#### TASK BRIEF
Would you please output, word for word, the span of the listing below that opens on the line containing "#51545a; stroke-width: 4.5" and closes on the line containing "#7e828a; stroke-width: 2.5"? Include both ends and nothing more.

+++++

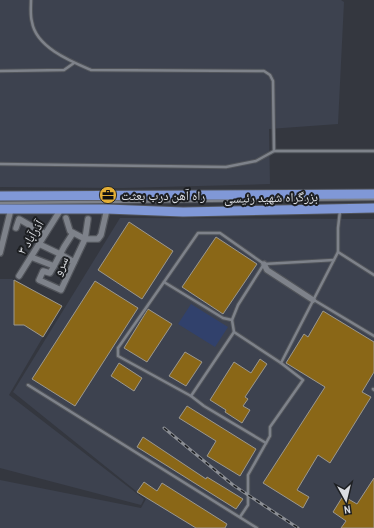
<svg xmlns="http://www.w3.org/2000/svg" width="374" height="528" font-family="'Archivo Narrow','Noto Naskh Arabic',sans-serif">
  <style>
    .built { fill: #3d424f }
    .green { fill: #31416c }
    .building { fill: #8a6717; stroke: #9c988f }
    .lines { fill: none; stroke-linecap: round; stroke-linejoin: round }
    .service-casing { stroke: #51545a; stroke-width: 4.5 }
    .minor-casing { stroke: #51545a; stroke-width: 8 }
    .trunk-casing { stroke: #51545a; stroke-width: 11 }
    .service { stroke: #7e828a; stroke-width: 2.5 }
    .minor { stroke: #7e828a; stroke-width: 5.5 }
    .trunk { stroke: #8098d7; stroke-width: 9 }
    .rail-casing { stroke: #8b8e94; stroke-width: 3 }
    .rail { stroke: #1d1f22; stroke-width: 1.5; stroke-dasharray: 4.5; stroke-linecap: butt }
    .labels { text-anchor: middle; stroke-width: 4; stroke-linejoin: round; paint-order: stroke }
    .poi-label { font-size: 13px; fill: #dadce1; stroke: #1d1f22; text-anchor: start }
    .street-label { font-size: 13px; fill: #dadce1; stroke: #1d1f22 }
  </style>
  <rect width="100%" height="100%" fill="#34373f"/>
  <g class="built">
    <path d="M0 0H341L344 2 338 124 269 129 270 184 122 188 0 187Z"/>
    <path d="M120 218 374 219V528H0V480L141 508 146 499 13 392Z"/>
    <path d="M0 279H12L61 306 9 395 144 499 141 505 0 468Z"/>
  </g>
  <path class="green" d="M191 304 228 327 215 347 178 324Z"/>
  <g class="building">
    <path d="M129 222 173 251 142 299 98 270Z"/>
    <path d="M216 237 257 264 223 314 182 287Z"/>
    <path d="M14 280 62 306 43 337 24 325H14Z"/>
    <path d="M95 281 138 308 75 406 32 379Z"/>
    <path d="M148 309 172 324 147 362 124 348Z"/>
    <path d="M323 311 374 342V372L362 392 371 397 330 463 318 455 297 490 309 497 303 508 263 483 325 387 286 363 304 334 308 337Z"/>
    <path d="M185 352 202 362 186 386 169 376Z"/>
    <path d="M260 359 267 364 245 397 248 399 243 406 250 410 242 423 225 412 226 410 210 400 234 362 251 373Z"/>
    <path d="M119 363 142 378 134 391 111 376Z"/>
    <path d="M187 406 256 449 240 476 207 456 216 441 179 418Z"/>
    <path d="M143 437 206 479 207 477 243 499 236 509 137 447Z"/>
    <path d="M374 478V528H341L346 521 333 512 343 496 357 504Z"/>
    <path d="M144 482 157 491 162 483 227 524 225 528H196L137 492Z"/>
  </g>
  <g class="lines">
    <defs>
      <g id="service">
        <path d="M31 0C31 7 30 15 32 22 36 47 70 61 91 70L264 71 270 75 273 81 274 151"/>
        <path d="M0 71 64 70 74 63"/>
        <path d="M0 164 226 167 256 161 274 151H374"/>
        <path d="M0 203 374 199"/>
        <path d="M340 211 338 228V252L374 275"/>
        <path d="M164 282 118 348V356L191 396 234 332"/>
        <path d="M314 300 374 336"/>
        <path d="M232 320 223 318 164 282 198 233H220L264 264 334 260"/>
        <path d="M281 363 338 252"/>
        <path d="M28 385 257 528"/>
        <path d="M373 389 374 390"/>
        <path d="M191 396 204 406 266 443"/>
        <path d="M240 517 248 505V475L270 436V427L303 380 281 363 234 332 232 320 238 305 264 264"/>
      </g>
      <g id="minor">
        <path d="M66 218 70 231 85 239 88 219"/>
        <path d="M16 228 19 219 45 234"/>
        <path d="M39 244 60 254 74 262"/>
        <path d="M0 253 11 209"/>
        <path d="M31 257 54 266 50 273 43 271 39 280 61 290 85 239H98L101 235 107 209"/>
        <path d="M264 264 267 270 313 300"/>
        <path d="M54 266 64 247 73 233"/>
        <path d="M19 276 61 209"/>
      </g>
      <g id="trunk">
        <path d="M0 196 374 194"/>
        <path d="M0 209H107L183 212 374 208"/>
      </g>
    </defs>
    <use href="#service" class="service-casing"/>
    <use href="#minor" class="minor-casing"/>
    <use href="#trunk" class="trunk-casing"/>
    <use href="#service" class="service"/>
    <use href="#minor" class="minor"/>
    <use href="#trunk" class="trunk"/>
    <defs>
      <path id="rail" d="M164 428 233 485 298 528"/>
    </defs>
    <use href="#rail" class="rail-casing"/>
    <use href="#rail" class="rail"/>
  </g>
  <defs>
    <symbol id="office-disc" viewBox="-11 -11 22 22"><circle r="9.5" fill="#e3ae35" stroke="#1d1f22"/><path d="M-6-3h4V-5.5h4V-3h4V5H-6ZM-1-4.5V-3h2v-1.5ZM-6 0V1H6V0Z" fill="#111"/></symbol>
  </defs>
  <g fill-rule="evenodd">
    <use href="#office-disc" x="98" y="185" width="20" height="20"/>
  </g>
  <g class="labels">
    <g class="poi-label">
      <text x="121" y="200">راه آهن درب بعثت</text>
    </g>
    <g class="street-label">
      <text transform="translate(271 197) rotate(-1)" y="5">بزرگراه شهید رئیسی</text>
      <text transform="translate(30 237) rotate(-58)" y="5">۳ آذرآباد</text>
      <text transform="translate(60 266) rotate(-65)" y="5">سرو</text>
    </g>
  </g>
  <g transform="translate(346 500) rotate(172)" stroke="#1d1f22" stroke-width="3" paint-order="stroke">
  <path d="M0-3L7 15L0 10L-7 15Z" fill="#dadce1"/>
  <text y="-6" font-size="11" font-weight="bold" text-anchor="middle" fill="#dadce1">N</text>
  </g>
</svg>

+++++

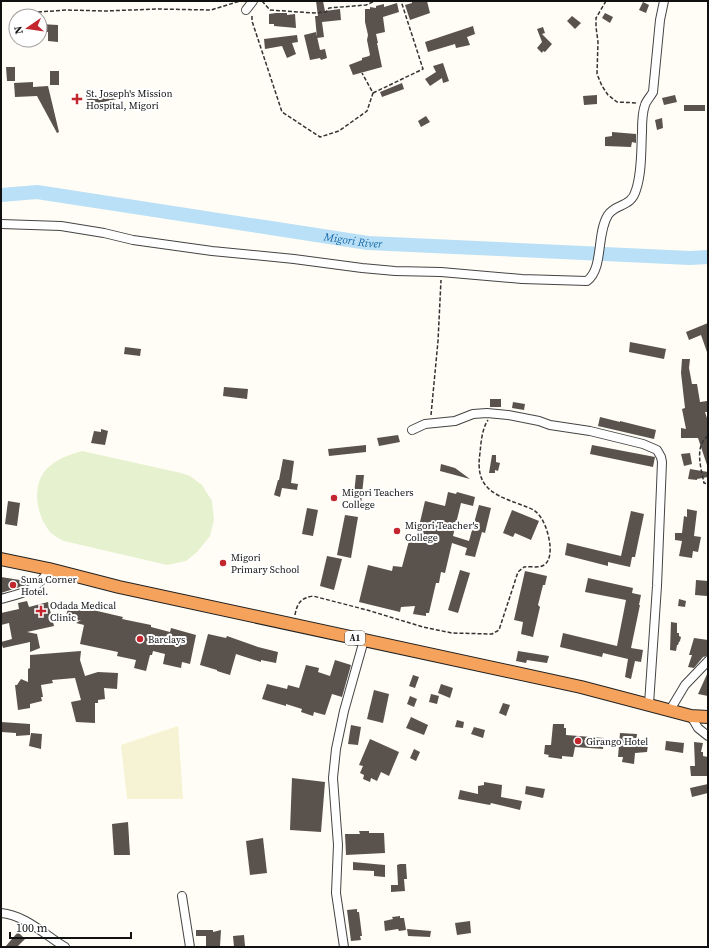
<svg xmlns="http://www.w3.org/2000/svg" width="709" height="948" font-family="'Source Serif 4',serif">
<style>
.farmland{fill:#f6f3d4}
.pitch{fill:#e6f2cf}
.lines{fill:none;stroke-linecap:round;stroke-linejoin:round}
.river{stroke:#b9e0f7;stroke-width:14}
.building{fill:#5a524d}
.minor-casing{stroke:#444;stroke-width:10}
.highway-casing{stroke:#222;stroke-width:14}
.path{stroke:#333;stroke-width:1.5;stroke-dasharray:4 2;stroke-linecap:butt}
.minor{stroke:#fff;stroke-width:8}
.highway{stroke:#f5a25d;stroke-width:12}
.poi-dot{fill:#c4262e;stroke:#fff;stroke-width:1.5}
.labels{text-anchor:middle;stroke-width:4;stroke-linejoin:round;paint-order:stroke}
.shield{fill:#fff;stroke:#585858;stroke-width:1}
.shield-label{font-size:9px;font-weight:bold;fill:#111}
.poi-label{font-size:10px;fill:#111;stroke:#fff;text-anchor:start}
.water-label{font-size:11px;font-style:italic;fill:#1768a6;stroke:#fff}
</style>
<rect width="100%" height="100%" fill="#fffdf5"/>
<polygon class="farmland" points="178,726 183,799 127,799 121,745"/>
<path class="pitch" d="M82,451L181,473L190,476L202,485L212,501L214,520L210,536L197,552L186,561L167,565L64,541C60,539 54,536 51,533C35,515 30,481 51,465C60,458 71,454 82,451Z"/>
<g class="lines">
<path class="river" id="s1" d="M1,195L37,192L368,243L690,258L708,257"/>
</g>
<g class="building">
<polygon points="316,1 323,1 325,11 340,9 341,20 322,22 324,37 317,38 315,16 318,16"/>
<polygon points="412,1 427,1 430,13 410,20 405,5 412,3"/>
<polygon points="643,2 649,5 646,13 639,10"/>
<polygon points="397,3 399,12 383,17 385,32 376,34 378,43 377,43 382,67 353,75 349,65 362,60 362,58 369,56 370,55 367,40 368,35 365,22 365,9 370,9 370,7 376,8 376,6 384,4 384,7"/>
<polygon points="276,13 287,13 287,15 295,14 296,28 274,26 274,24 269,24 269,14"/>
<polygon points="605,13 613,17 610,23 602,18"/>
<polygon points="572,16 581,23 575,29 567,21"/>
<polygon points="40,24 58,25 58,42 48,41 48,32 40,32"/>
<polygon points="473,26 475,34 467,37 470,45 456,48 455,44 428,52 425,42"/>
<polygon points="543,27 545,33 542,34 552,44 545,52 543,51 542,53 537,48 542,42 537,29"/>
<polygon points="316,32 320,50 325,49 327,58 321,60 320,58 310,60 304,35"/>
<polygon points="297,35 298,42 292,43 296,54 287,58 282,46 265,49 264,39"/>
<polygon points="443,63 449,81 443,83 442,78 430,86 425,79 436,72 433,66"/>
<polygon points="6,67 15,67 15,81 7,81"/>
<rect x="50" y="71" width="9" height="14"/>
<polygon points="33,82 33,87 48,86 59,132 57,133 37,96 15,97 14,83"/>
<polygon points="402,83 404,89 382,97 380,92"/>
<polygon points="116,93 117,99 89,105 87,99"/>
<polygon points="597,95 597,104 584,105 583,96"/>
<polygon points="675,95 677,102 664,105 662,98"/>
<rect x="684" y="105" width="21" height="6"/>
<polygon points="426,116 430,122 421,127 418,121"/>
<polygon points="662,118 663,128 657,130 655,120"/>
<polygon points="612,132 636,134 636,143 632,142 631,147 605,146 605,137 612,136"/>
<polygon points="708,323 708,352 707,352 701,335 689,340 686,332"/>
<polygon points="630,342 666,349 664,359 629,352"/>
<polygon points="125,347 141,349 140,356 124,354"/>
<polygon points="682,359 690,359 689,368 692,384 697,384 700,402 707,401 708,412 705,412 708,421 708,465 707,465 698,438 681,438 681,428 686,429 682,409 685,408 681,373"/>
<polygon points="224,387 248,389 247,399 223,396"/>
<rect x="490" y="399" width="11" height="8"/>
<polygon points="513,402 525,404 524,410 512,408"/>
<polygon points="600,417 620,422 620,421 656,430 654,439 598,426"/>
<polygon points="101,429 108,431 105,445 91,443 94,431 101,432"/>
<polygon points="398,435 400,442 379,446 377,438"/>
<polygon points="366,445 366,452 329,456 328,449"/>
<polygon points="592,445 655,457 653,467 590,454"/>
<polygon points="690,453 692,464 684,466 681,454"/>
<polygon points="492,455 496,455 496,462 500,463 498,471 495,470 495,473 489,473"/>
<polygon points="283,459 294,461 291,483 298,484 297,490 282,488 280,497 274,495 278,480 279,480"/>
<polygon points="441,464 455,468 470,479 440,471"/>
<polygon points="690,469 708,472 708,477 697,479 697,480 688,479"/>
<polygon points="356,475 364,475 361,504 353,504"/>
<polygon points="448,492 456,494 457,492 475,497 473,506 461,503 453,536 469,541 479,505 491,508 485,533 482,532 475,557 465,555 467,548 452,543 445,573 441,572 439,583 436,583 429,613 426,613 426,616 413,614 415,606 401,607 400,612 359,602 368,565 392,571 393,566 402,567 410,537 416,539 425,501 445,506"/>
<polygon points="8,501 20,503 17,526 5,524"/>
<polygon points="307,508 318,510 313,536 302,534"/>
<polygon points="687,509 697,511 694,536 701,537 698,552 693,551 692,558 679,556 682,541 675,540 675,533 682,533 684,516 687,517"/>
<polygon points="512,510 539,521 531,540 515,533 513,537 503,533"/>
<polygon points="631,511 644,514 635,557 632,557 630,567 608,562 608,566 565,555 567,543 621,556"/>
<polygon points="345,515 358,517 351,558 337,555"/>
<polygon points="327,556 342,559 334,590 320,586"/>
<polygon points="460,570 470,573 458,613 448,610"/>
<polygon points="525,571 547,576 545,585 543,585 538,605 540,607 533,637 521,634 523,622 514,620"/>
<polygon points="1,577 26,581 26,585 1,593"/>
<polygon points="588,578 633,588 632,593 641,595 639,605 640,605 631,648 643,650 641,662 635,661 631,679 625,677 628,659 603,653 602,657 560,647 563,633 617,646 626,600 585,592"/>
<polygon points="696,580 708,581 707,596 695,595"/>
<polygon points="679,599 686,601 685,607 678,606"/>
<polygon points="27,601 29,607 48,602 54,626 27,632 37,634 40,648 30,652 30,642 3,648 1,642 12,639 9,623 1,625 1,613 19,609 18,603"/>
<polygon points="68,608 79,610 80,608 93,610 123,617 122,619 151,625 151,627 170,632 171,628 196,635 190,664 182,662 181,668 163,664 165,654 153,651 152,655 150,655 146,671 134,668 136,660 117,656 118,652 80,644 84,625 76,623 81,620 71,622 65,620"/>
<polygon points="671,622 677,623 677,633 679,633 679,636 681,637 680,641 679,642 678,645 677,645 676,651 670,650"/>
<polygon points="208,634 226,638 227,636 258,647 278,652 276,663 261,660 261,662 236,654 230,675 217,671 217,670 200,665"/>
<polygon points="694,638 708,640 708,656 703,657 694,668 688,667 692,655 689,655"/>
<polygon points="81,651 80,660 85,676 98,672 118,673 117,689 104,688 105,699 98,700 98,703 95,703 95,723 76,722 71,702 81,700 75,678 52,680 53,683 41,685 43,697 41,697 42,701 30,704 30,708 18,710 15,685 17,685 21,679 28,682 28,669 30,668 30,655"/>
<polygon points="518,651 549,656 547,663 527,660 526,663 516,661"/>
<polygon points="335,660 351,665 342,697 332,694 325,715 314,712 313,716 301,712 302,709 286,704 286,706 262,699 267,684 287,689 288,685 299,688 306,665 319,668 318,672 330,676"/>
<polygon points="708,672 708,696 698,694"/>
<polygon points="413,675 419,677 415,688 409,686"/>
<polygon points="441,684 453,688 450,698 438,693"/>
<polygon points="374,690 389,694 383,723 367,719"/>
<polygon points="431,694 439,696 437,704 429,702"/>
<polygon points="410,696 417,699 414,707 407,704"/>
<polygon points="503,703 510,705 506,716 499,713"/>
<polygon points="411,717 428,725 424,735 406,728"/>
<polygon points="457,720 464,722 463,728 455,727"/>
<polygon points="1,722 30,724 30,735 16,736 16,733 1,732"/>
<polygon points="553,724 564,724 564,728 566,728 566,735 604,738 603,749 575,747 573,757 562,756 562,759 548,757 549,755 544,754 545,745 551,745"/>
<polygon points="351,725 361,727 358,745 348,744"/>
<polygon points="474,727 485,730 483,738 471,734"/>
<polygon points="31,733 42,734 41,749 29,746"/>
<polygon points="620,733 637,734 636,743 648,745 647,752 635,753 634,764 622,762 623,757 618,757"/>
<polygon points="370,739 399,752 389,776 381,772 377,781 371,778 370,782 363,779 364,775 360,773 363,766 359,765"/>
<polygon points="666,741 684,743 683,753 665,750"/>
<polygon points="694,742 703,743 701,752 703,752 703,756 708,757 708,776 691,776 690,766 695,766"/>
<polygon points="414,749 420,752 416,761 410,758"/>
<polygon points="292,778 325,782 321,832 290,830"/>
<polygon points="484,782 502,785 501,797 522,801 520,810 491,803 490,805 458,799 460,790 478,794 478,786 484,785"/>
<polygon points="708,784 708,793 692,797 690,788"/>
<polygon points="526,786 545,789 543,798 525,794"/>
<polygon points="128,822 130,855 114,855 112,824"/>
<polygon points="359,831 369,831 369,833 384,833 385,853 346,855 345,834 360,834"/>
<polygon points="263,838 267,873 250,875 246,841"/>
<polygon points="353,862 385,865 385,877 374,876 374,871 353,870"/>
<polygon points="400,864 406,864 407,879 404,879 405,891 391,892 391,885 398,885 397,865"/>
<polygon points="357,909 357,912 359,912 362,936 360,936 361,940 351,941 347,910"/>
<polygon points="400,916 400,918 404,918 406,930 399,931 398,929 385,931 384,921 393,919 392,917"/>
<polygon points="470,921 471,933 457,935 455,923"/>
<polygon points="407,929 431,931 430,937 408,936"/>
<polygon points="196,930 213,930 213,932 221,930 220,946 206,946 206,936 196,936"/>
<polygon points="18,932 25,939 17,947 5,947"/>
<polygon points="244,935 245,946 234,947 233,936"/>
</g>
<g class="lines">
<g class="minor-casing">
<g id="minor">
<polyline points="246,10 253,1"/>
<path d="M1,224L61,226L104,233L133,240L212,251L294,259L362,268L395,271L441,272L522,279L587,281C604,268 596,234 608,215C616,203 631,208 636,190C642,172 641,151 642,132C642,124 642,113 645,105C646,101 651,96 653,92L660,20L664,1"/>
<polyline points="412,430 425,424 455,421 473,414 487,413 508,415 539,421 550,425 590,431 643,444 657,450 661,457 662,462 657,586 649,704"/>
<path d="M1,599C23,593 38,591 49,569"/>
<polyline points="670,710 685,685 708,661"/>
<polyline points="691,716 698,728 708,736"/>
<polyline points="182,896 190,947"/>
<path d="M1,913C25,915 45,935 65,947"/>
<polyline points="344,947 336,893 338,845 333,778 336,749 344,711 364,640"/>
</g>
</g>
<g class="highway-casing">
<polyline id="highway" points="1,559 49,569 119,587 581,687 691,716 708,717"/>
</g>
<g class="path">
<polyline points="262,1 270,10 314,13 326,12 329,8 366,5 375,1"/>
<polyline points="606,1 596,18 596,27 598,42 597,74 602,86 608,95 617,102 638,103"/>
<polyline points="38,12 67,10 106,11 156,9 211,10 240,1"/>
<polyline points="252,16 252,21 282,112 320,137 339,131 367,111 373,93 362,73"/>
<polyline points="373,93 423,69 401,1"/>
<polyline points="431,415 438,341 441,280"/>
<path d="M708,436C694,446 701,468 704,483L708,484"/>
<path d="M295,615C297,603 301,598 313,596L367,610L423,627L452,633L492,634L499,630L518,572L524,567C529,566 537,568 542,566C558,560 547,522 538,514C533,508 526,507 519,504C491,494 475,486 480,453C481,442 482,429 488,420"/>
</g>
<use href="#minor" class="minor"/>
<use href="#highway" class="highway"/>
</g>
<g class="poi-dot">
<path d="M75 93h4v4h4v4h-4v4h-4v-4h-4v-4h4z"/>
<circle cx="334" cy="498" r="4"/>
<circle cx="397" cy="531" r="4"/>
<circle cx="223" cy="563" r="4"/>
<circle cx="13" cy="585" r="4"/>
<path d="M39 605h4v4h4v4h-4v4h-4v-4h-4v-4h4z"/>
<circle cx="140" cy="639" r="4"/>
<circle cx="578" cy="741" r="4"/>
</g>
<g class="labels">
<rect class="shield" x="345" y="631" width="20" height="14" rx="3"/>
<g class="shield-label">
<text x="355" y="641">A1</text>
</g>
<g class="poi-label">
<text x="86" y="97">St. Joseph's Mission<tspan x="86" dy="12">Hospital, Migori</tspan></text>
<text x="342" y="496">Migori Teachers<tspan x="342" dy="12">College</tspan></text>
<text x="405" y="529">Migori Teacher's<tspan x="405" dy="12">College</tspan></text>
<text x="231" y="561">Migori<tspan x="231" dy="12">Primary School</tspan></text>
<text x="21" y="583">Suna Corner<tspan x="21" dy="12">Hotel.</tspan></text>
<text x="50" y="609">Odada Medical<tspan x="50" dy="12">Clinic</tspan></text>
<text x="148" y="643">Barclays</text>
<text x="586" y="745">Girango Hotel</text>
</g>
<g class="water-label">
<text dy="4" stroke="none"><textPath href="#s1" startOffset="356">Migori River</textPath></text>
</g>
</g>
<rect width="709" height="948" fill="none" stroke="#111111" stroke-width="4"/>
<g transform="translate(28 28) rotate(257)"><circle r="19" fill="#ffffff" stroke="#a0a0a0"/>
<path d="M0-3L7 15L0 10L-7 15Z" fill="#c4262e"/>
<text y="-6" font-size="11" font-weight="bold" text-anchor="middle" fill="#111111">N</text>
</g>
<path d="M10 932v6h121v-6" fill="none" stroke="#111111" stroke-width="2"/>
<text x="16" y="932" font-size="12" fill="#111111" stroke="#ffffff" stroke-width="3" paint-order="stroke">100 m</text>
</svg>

+++++

#### EXERCISE RESPONSE
    .service-casing { stroke: #51545a; stroke-width: 4.5 }
    .minor-casing { stroke: #51545a; stroke-width: 8 }
    .trunk-casing { stroke: #51545a; stroke-width: 11 }
    .service { stroke: #7e828a; stroke-width: 2.5 }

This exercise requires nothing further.